Should make you wonder what great writers you’re missing now in 2006.

30 Days with Borges: Day 4, Shakespeare’s Memory, Everything and Nothing

Shakespeare’s Memory was the last story published by Borges. It is often overlooked in reviews of the stories. Some cite that the story wasn’t totally revised and that it should never have been published. Others say that it adds nothing new to his works. However, I like Shakespeare’s Memory.

Shakespeare’s Memory is a good summation of the themes that obsessed Borges – time, chance, identity, memory, and the creative process. The story is rather explicit in stating those thematic points, which is its flaw. But, for the person new to Borges, it might be worthwhile to read Shakespeare’s Memory first before tackling some of the more difficult stories.

“Shakespeare’s Memory” is narrated by a German scholar who is given the opportunity to acquire the complete memory of William Shakespeare. Not an archive of documents or writings but Shakespeare’s actual memory, the thoughts and feelings that inhabited Shakespeare had during his entire life.

When given the memory, the scholar is told, “‘The memory has entered your mind, but it must be discovered. It will emerge in dreams or when you awake, when you turn the pages of a book or turn a corner. Don’t be impatient. Don’t invent recollections. Chance in its mysterious workings may help it along, or it may hold it back.'”

Borges admired the works of the writer Thomas De Quincey and mentions him in an important section of Shakespeare’s Memory:

De Quincey says that our brain is a palimpsest. Every new text covers the previous one, and is in turn covered by the text that follows – but all powerful Memory is able to exhume any impression, no matter how momentary it might have been, if given sufficient stimulus.

Reading Shakespearee’s Memory I cannot help but think about the process of learning, the Internet, and the current vogue of Wikipedia: “The man who acquires an encylopedia does not thereby acquire every line, every paragraph, every page, and every illustration; he acquires the possibility of becoming familiar with one and another of those things.”

The concerns about mortality and the purpose of life that possessed Borges is clearly present in Shakespeare’s Memory: “No one may capture in a single instant the fullness of his entire past….A man’s memory is not a summation; it is a chaos of vague possibilities.”

Towards the end of the story Borges writes, “As the years pass, every man is forced to bear the burden of his memory.”

As usual, when talking about these stories, I will try not to reveal the endings. Borges loved placing a twist at the end, often in the very last sentence.
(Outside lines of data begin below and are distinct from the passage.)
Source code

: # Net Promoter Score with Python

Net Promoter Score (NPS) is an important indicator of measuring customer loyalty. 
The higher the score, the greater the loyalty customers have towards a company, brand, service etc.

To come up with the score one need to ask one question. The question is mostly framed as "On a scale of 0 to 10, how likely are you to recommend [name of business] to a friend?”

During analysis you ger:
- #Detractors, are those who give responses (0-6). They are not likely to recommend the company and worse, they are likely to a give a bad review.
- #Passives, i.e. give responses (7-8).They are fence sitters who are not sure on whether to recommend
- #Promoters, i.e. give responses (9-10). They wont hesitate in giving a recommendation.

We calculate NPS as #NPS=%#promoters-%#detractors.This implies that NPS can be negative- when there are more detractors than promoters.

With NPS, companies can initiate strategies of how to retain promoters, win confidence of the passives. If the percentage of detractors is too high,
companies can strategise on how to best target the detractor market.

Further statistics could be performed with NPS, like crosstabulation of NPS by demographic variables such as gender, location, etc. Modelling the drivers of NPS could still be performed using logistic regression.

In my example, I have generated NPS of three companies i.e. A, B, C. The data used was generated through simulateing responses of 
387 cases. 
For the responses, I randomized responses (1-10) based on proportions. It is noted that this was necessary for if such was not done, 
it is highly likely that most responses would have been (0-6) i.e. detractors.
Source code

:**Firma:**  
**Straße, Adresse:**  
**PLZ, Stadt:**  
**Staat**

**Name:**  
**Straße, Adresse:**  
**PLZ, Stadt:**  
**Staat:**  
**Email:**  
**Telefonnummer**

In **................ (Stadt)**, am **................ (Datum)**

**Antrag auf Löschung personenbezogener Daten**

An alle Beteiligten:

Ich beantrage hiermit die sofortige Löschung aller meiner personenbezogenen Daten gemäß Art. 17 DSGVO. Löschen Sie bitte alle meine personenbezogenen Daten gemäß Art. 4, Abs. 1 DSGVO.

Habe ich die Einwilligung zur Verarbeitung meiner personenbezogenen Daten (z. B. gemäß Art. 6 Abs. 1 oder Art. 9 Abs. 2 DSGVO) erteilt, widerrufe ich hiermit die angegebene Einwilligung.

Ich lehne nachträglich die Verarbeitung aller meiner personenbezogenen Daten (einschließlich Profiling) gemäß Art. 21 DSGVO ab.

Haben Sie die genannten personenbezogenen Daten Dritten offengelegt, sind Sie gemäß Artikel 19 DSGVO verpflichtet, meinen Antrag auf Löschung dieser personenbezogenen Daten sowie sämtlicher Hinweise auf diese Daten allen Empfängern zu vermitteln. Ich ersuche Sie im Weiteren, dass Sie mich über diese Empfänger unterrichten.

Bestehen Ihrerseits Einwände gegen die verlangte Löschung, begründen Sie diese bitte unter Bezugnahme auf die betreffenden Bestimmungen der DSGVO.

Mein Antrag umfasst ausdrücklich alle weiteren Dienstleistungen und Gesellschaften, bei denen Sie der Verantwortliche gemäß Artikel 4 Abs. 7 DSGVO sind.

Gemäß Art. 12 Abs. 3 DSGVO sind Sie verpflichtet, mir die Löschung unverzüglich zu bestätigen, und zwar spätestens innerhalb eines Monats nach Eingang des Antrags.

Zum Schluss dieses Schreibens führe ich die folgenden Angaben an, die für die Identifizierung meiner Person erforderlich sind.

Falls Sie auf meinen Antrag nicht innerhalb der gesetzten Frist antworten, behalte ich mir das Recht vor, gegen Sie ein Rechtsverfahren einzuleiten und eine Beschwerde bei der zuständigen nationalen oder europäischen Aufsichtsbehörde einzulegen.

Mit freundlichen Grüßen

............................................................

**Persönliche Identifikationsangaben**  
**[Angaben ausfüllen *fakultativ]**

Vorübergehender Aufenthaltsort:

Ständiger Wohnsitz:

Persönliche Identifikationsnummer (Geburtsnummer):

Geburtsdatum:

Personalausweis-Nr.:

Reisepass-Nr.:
Shakespeare’s Memory should be read alongside an earlier piece , which is not really a story but more of a reflection, a meditation on Shakespeare and creativity. Borges gave Everything and Nothing its title in English rather than Spanish and with italics. [Note: I don’t have a Spanish copy of Shakespeare’s Memory, so only quoted the English translation by Hurley; in these postings, when I have both Spanish and English versions, I will quote both.]

Borges starts with the great line: “There was no one inside him; [Nadie hubo en él;].”

Everything and Nothing foreshadows in many ways and is the stronger of the two works. Regarding Shakespeare: “The fundamental identity of living, dreaming, and performing inspired him to famous passages. [La identidad fundamental de existir, soñar y representar le inspiró pasajes famosos.]”

Everything and Nothing has a very strong ending and will be probably the only ending from the fictions that I will repeat on this blog:

History adds that before or after he died, he discovered himself standing before God, and said to Him: I, who have been so many men in vain, wish to be one, to be myself: God’s voice answered him out of a whirlwind: I, too, am not I; I dreamed the world as you, Shakespeare, dreamed your own work, and among the forms of my dream are you, who like me are many, yet no one.

[La historia agrega que, antes o después de morir, se supo frente a Dios y le dijo: “Yo, que tantos hombres he sido en vano, quiero ser uno y yo.” La voz de Dios le contestó desde un torbellino: “Yo tampoco soy; yo soñé el mundo como tú soñaste tu obra, mi Shakespeare, y entre las formas de mi sueño estabas tú, que como yo eres muchos y nadie.”